— Given task —
Arrange the entries from the start through the line containing "genus: Opsiphanes" as a two-column CSV with the headers field and value. Give one row per line: put its text in field and its answer in value, quote each field, and replace any line breaks with spaces.

[Entries listed in a dataset]
- - -

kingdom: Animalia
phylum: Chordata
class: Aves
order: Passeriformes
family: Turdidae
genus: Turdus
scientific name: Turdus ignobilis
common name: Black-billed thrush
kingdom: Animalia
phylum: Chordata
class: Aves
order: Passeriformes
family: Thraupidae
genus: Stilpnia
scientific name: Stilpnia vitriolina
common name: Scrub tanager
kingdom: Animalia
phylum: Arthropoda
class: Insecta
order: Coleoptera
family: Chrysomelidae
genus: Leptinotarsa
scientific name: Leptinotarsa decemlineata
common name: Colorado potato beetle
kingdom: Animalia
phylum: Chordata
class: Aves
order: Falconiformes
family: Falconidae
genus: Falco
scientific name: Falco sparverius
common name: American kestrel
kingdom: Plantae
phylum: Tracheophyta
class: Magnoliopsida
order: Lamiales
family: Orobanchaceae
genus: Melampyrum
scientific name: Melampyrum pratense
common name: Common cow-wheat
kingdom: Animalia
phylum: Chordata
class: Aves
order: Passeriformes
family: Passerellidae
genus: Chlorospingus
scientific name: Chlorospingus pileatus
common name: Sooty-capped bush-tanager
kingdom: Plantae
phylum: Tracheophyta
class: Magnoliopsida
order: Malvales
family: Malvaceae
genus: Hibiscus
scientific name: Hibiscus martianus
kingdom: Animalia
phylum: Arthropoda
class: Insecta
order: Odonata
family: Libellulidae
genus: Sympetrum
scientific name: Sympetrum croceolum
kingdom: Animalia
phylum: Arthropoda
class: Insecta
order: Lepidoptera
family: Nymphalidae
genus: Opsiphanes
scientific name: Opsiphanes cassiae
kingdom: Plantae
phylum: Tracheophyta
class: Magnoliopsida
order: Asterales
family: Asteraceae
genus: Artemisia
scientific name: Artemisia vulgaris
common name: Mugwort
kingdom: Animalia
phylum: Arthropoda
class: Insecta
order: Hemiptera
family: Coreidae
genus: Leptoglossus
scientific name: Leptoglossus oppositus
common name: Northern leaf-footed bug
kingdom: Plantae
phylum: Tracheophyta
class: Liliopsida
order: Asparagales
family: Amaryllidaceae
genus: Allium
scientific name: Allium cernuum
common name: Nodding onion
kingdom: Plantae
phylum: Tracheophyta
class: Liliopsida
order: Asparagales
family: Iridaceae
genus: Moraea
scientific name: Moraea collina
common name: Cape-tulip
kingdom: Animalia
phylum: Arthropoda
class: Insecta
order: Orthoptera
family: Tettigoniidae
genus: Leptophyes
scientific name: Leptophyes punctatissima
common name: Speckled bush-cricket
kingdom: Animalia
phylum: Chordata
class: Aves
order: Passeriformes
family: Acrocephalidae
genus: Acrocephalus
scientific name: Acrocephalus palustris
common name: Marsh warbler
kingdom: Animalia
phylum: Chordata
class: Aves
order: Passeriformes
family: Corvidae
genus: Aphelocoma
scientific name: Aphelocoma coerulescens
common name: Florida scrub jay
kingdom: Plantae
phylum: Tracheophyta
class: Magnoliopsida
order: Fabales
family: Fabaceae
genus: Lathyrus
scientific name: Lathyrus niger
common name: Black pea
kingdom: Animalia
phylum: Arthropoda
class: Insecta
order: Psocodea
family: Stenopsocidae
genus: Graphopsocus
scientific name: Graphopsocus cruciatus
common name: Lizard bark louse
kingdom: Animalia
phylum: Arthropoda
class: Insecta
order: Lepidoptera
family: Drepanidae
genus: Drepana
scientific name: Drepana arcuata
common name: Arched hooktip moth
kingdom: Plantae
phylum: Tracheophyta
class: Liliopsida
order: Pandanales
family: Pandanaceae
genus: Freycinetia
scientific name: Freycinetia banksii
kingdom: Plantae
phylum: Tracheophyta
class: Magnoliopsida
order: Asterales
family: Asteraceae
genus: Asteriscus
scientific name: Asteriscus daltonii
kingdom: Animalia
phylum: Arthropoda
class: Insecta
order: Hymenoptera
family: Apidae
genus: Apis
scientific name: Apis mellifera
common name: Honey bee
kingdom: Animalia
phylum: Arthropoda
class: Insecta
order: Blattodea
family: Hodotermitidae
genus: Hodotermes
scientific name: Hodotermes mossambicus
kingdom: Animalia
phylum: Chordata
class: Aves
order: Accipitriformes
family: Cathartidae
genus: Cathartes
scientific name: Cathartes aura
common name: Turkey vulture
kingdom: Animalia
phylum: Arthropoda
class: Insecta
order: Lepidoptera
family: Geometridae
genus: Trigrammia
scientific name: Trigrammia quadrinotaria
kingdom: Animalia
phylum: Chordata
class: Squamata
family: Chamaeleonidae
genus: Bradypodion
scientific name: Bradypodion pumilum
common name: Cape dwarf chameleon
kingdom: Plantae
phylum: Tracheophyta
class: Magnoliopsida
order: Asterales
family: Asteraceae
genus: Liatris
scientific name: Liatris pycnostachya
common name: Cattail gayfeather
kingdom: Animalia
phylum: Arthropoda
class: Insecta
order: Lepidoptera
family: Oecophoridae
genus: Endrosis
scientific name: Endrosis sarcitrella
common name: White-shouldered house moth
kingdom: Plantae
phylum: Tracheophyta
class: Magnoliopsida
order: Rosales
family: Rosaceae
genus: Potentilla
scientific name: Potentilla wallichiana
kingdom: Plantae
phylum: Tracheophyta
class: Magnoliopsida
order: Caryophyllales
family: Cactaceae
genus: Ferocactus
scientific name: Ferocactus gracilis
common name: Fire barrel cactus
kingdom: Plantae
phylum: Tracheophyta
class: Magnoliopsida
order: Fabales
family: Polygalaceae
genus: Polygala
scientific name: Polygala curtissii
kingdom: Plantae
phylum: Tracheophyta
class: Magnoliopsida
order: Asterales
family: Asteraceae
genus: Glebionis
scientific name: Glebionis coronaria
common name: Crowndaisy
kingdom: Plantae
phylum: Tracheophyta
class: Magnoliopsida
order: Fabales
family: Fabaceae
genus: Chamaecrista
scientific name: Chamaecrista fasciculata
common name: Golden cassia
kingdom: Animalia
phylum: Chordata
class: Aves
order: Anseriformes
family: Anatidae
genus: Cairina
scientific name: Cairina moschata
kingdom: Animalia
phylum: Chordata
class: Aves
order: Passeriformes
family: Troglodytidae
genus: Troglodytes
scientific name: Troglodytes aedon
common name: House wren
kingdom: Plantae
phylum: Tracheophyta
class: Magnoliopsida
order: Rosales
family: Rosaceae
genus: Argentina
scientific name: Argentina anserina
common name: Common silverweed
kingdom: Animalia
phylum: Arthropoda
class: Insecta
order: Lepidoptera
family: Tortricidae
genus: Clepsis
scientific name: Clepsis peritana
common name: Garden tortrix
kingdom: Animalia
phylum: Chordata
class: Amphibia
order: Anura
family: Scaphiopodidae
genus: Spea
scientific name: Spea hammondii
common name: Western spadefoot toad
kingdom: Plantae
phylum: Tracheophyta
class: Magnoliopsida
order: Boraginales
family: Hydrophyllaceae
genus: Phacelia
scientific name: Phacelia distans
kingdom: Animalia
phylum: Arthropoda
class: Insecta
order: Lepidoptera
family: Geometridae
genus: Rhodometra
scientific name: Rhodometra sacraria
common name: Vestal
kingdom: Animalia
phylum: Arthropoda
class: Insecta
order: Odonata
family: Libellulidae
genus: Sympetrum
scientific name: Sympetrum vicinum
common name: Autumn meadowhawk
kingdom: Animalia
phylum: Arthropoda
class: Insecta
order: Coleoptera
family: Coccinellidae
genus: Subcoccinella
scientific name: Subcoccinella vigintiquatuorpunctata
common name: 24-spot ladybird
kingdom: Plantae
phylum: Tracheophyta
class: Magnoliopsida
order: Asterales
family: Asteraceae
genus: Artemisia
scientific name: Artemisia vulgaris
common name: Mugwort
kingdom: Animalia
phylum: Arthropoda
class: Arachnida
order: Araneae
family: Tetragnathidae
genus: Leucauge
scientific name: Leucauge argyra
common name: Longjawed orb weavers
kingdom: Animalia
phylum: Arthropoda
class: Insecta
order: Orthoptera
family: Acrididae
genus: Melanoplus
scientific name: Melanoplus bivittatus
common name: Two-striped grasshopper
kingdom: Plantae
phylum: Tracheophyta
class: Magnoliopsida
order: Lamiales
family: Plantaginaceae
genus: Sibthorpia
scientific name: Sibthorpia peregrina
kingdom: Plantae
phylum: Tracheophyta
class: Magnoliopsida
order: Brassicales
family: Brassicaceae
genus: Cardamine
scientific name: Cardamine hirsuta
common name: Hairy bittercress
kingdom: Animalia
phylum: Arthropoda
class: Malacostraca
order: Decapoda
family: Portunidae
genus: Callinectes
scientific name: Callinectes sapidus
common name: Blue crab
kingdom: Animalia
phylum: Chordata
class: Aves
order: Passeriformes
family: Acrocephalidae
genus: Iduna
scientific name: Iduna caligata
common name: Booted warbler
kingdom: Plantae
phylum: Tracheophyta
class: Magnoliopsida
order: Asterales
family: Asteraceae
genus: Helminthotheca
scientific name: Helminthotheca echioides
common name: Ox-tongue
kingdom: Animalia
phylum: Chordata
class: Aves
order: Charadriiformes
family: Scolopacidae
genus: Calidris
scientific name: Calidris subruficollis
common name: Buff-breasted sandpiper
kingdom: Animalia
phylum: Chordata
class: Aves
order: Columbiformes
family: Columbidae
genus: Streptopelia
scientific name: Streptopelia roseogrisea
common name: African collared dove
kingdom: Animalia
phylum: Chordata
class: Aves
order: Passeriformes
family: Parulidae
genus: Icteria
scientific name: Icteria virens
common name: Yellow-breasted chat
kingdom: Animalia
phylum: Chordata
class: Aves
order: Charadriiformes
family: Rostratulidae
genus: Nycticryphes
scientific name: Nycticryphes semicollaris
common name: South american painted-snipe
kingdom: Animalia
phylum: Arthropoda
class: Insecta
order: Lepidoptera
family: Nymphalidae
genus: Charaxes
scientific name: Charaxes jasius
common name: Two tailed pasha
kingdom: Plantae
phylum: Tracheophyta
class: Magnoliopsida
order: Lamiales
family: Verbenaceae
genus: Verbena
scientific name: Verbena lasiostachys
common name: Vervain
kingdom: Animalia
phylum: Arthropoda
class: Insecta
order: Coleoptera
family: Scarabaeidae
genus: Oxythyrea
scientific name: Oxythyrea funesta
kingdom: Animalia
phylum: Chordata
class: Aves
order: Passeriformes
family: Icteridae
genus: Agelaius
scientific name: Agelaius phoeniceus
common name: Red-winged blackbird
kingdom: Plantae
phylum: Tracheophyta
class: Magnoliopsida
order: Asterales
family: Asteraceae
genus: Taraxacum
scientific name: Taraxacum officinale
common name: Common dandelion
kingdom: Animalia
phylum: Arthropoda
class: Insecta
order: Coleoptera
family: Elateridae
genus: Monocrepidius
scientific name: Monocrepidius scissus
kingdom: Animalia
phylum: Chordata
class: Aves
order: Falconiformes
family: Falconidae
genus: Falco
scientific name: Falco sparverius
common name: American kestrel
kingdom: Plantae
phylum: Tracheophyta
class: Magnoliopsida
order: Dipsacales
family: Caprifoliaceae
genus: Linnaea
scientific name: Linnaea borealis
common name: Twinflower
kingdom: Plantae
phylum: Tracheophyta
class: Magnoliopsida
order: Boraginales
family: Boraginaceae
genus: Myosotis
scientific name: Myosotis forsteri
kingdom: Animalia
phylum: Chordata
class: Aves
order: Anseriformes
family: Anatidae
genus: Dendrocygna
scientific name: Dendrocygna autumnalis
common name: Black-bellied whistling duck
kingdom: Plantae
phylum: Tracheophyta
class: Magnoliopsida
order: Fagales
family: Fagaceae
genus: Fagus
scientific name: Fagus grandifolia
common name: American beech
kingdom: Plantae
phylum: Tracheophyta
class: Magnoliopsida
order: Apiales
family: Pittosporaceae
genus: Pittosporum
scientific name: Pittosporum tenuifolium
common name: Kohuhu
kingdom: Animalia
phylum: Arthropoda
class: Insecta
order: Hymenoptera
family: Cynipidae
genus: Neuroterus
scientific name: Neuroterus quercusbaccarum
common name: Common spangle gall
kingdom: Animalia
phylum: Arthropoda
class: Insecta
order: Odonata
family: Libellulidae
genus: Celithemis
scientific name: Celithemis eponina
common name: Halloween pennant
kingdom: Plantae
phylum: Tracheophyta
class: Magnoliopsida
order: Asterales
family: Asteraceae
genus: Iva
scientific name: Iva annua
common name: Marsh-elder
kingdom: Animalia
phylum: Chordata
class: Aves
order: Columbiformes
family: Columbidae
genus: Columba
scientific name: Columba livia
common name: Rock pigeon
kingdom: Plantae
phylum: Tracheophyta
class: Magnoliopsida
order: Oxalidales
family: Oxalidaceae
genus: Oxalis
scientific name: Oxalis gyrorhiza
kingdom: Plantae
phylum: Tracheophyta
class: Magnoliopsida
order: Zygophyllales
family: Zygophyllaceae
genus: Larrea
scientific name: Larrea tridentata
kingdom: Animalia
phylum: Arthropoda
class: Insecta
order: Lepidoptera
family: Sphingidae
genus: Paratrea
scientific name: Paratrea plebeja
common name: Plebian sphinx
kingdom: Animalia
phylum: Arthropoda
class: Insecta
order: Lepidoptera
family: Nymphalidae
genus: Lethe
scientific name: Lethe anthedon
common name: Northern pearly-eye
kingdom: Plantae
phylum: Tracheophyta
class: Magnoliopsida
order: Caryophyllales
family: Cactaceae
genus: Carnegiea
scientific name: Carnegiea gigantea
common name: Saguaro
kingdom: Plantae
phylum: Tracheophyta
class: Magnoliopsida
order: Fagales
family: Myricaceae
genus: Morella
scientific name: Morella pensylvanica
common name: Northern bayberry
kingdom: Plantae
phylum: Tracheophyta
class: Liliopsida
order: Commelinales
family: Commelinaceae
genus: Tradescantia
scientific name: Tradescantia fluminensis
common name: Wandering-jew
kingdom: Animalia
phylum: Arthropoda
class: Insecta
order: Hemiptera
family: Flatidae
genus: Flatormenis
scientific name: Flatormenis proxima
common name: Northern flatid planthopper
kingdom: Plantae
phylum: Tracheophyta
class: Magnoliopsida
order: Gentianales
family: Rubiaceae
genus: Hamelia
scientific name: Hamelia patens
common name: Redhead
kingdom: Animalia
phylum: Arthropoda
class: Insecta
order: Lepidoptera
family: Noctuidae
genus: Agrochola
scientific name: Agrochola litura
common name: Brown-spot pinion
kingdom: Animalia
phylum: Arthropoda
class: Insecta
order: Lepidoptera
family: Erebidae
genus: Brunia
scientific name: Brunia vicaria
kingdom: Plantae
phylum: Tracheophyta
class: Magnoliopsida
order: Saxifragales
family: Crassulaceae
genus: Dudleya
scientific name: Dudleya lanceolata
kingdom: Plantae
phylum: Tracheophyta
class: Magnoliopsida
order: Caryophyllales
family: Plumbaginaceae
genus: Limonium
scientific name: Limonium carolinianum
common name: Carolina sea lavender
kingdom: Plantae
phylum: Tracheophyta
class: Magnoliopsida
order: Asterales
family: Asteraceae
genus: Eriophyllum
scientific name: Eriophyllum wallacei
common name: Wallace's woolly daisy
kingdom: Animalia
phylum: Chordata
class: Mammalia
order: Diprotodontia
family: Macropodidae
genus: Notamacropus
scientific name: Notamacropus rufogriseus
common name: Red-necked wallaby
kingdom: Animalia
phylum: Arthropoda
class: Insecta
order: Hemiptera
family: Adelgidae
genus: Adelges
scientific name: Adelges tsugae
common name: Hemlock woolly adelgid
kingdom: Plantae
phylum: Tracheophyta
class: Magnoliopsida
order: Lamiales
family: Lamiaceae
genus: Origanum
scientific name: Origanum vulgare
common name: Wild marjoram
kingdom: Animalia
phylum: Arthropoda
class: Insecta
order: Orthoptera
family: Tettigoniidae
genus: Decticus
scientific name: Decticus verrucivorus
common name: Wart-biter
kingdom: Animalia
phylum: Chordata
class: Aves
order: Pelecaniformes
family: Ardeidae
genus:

- - -

— Answer to this task —
field,value
"kingdom:","Animalia"
"phylum:","Chordata"
"class:","Aves"
"order:","Passeriformes"
"family:","Turdidae"
"genus:","Turdus"
"scientific name:","Turdus ignobilis"
"common name:","Black-billed thrush"
"kingdom:","Animalia"
"phylum:","Chordata"
"class:","Aves"
"order:","Passeriformes"
"family:","Thraupidae"
"genus:","Stilpnia"
"scientific name:","Stilpnia vitriolina"
"common name:","Scrub tanager"
"kingdom:","Animalia"
"phylum:","Arthropoda"
"class:","Insecta"
"order:","Coleoptera"
"family:","Chrysomelidae"
"genus:","Leptinotarsa"
"scientific name:","Leptinotarsa decemlineata"
"common name:","Colorado potato beetle"
"kingdom:","Animalia"
"phylum:","Chordata"
"class:","Aves"
"order:","Falconiformes"
"family:","Falconidae"
"genus:","Falco"
"scientific name:","Falco sparverius"
"common name:","American kestrel"
"kingdom:","Plantae"
"phylum:","Tracheophyta"
"class:","Magnoliopsida"
"order:","Lamiales"
"family:","Orobanchaceae"
"genus:","Melampyrum"
"scientific name:","Melampyrum pratense"
"common name:","Common cow-wheat"
"kingdom:","Animalia"
"phylum:","Chordata"
"class:","Aves"
"order:","Passeriformes"
"family:","Passerellidae"
"genus:","Chlorospingus"
"scientific name:","Chlorospingus pileatus"
"common name:","Sooty-capped bush-tanager"
"kingdom:","Plantae"
"phylum:","Tracheophyta"
"class:","Magnoliopsida"
"order:","Malvales"
"family:","Malvaceae"
"genus:","Hibiscus"
"scientific name:","Hibiscus martianus"
"kingdom:","Animalia"
"phylum:","Arthropoda"
"class:","Insecta"
"order:","Odonata"
"family:","Libellulidae"
"genus:","Sympetrum"
"scientific name:","Sympetrum croceolum"
"kingdom:","Animalia"
"phylum:","Arthropoda"
"class:","Insecta"
"order:","Lepidoptera"
"family:","Nymphalidae"
"genus:","Opsiphanes"